Watching the cows eat is informative, especially just after feed delivery. In a well-mixed and palatable ration, cows will eat aggressively from the top of the feed pile as soon as it is delivered.
The cow’s head often stays in one spot or moves slightly. Spilling from the cow’s mouth is relatively low, and consumption is rapid. As she progresses, you may see feed falling from her mouth, and eventually, the tell-tale hole burrowed into the feed all the way to the feeding surface. She is nibbling the fines or goodies as they fall into the funnel while leaving the less desirable feeds behind. This also occurs if the cow burrows through the feed, shifting feed concentrates into the hole. When this occurs, the feed in the bunk changes in appearance.
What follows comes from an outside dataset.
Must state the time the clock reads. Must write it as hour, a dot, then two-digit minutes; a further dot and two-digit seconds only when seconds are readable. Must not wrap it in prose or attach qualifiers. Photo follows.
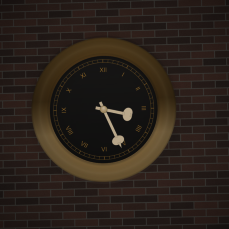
3.26
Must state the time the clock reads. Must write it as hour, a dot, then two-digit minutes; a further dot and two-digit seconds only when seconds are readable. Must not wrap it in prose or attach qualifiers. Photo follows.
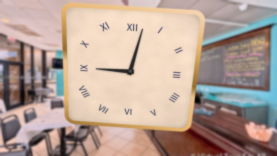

It is easiest to notice if the feed has been in front of the cows for some time and they have selected what they want. Given that cows have a pecking order, the result of feed sorting means different cows get different diets and intake.
Common contributors to ration sorting
Sorting may become a health and financial issue. Cows that aggressively sort feed do not get a balanced diet. Mostly they get too much concentrate and not enough fiber. This is accompanied by shifts in manure consistency. The cow sorting for grains today is often slightly off feed the next day and sorting for fiber to correct her unhealthy rumen pH. The result is lower milk or components or acute digestive issues.
In a crowded pen, where bunk space may be limited, the aggressive cows sort out the goodies, and the passive cows eat the already-sorted feed. Neither animal meets her target feed requirements.